**Information shown:**
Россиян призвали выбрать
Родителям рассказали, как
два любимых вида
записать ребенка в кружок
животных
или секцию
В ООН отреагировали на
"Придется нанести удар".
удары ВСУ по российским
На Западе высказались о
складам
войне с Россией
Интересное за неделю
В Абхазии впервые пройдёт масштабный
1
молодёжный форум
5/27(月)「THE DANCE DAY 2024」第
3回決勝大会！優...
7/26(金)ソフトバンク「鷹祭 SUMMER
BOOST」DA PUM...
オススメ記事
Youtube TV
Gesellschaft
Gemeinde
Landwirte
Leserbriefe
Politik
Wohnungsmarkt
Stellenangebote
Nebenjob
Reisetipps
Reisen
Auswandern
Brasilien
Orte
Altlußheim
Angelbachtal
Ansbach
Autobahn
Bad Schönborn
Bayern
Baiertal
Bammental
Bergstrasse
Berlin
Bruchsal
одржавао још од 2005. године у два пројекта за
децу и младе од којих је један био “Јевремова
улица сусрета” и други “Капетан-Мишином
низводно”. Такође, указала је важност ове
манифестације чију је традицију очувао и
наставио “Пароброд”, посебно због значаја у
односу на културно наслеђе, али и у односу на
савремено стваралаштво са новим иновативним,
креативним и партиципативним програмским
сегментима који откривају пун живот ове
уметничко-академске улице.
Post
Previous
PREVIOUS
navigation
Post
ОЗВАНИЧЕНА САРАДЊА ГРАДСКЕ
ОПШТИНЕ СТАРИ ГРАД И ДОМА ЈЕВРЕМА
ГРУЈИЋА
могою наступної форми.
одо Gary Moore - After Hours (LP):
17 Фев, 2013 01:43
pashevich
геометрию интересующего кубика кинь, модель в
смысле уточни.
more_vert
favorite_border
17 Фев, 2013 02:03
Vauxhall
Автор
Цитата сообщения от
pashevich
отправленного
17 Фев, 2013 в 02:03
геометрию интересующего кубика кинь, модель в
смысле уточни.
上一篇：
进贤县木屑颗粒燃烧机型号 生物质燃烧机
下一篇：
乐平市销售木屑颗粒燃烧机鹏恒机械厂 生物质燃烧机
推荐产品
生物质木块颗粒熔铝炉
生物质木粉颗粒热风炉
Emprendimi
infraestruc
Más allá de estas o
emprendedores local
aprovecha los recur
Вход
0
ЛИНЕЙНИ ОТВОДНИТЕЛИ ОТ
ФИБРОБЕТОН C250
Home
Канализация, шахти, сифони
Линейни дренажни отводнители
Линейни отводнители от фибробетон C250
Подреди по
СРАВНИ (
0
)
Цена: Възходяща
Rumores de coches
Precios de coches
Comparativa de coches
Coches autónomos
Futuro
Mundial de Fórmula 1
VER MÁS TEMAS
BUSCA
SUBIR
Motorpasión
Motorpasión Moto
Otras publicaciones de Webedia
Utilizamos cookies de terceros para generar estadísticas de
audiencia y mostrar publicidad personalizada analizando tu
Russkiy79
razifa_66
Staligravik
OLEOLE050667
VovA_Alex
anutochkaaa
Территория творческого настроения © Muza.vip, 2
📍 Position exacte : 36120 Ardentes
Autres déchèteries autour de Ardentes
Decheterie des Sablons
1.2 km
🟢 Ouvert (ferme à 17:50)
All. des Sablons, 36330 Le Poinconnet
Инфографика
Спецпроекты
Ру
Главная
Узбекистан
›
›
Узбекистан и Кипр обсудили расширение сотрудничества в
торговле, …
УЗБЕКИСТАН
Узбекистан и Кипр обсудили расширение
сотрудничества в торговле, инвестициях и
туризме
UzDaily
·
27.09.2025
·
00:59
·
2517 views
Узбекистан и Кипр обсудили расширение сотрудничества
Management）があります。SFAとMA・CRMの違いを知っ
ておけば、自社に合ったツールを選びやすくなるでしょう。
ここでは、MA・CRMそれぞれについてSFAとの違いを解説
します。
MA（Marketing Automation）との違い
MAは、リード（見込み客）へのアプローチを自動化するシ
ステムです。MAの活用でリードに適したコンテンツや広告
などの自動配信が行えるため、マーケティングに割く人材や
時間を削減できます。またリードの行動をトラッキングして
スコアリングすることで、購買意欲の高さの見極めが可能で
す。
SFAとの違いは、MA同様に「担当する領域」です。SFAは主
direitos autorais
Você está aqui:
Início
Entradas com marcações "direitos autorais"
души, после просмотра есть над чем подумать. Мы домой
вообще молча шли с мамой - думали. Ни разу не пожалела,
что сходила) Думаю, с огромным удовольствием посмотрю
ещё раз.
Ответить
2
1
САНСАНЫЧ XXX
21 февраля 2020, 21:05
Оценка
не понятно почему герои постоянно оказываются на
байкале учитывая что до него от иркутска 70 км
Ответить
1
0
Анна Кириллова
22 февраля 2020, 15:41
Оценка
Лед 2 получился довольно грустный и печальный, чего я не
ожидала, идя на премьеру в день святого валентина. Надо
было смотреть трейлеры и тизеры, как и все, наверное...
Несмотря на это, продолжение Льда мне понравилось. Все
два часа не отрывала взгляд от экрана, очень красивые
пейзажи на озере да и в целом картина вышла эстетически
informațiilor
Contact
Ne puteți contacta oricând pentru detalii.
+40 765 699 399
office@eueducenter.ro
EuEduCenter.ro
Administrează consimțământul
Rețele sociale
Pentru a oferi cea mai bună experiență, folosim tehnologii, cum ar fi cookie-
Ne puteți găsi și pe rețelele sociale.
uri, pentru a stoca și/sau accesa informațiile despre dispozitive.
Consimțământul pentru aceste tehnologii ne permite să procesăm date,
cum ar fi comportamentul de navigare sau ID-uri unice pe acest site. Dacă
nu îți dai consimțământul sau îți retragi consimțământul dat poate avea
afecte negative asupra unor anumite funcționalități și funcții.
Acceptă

**Assignment:** Write out the lines above word for word, everything from the first line down to the one containing "войне с Россией", with both ends included.

**Response to the exercise:**
Россиян призвали выбрать
Родителям рассказали, как
два любимых вида
записать ребенка в кружок
животных
или секцию
В ООН отреагировали на
"Придется нанести удар".
удары ВСУ по российским
На Западе высказались о
складам
войне с Россией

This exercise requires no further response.